“Till death do us part”: the familicide phenomena

How do we make sure women feel safe around men?

Chris Watts with his seemingly-perfect family, just months before killing his pregnant wife Shanann Watts and their two young daughters.

Courtesy of MGN

Chris Watts with his seemingly-perfect family, just months before killing his pregnant wife Shanann Watts and their two young daughters.

Catherine Wall, Staff Writer

True crime in the last decades or so has come to occupy an important place in the everyday lives of people in the United States. Whether it is consuming it as a pastime or simply seeing it in the news, one cannot deny how allured we are by true crime. 

People find it salacious, scandalous and engrossing, but one subset that seems to capture the nation is that of family annihilators, a person who decides to murder their entire family. 

Many of these cases have usually involved the husband or father, and they tend to white, middle-class men. Last month, Utah man, Michael Haight, shot his wife, five children and his mother-in-law because his wife wanted a divorce, and he did not. 

It leaves people wondering, why is it that this demographic is always the one to murder their wife, children or other relations? The idea that men could be driven to commit such horrible acts against their loved ones is hard to understand. 

According to Dr. Stephanie Leit, a psychologist in West Hartford, Connecticut, said these men “are trying to fix a problem, and the really horrible solution they have come up with is to kill their families.” 

There are usually three categories for why these men have committed such dreadful deeds. The first is experiencing psychosis or hallucinations with satanic forces or something akin to God telling them to kill. The second there is stress involving something like financial hardships that causes them to kill on the basis of not wanting their family to experience the humiliation that comes with possible poverty. 

This was the motive behind the heinous slayings of John List’s family, as he had filed for bankruptcy and lost his job. He claimed that killing them spared them a hard fall from grace and the wealth they had known, and that they were better off in heaven. 

The third category involves men who simply wish to be untethered from their families that they can no longer tolerate, whether it be divorce, an affair or losing custody of the children. 

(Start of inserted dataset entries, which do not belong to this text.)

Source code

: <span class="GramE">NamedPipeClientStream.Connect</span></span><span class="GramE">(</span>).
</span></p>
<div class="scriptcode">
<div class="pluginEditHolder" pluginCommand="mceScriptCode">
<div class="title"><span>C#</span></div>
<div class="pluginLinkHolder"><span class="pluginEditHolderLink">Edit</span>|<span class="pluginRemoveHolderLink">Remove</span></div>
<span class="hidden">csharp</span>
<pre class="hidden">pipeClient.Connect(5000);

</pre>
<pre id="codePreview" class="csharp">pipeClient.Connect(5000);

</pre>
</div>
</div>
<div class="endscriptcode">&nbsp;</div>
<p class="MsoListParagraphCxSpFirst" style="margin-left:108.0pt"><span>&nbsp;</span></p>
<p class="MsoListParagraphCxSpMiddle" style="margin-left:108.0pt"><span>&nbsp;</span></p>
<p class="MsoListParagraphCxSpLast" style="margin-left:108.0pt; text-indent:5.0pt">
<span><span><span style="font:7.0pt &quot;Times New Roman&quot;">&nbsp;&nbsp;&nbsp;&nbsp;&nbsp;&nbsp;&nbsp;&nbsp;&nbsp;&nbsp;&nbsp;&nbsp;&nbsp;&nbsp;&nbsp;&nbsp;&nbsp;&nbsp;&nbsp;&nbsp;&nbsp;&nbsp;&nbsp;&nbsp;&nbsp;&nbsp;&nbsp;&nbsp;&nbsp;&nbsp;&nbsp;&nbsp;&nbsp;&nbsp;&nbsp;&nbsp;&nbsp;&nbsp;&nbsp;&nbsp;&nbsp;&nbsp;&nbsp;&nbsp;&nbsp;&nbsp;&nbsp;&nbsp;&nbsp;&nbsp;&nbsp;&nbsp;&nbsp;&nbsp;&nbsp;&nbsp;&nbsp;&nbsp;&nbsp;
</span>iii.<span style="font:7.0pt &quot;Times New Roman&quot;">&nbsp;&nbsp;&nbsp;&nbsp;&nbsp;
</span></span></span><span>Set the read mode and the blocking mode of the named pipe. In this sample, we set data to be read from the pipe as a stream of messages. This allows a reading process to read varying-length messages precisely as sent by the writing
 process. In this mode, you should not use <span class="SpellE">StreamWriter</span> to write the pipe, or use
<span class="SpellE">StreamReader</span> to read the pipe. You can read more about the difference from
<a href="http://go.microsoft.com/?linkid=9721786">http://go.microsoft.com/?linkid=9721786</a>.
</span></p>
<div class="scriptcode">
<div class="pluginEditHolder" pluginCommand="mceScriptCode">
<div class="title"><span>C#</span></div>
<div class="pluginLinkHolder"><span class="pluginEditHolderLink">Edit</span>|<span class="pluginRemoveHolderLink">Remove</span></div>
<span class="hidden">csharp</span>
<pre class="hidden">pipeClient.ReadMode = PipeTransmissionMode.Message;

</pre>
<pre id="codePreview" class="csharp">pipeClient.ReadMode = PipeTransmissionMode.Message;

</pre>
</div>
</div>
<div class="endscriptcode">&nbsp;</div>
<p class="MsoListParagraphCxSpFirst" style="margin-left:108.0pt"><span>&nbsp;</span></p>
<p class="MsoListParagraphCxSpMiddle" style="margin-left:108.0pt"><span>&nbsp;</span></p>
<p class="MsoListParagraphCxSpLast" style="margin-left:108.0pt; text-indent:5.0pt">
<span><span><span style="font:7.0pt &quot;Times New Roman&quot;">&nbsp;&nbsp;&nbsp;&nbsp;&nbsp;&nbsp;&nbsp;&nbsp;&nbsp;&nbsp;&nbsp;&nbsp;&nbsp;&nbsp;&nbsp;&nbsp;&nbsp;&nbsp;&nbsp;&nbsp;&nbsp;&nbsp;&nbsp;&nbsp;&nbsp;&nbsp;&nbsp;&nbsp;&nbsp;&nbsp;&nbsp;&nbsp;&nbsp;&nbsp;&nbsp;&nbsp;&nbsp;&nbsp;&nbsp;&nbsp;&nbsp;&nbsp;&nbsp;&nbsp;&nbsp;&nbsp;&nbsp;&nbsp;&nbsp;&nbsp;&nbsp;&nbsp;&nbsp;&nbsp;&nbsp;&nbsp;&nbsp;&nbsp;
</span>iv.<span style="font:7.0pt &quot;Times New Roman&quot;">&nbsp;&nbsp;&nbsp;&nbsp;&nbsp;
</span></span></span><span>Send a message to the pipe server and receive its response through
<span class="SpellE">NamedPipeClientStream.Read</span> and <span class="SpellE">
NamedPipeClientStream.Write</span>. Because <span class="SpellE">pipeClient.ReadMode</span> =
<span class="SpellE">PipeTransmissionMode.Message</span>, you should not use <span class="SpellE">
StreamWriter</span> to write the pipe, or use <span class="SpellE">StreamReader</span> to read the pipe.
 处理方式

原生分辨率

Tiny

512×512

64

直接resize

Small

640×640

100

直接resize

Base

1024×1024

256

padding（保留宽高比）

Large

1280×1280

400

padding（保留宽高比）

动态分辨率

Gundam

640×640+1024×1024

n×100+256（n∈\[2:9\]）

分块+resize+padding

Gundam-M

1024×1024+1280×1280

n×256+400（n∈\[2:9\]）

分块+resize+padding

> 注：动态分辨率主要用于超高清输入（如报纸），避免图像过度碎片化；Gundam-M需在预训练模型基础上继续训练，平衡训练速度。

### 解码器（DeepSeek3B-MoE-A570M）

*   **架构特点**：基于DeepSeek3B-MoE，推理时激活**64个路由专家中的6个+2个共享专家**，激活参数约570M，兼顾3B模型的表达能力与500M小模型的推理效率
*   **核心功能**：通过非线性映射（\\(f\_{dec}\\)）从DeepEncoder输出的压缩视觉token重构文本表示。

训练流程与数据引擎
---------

The infamous case of Chris Watts personifies this last category, as he had had an ongoing affair with another woman and was fed up with his marriage to wife, Shannon. Instead of a divorce, Watts murdered his pregnant wife and their two young children. 

Brian Walshe is another example,who was  arrested in January of this year for the murder and dismemberment of his wife. It has recently surfaced that he stood to inherit his wife’s $2.8 million inheritance,which he would not have received if they were to divorce. 

For the question of why men are the usual suspects, it could have something to do with society itself, as men are raised to not show their emotions so as to not appear weak. Additionally, they must be the man of the house and take care of their family. 

But when a divorce, for example, is threatened, these men snap. Is it because they cannot, and will not, express emotions in a less dangerous way? Is it because the threat of divorce or bankruptcy wounds their pride? 

With women being the primary targets of men’s aggression, it is hard for them to feel safe around men in their personal lives and strangers. Grace Holme, freshman computer science major, describes some ways she keeps herself out of harm’s way. 

“I like to walk with my keys tight in my hand,” Holme said. “I also have an app on my phone. If I press it, it calls, like, three  emergency numbers or sends a text, or I will walk with 911 on speed dial.” 

Rose Wagner, senior mass communication major, also takes precautions to ensure her safety from men. 

“If I am on public transport, I avoid sitting close to men,” Wagner said. “I try to sit next to women, so no men can sit next to me. I also always lock my car the second I get inside of it.”

It is hard for women to ever feel truly safe when, instead of a stranger, a loved one could harm you. Family annihilators are a frightening occurrence that sees, perhaps one could say, the problems with how society expects men to conform in terms of emotion and ego.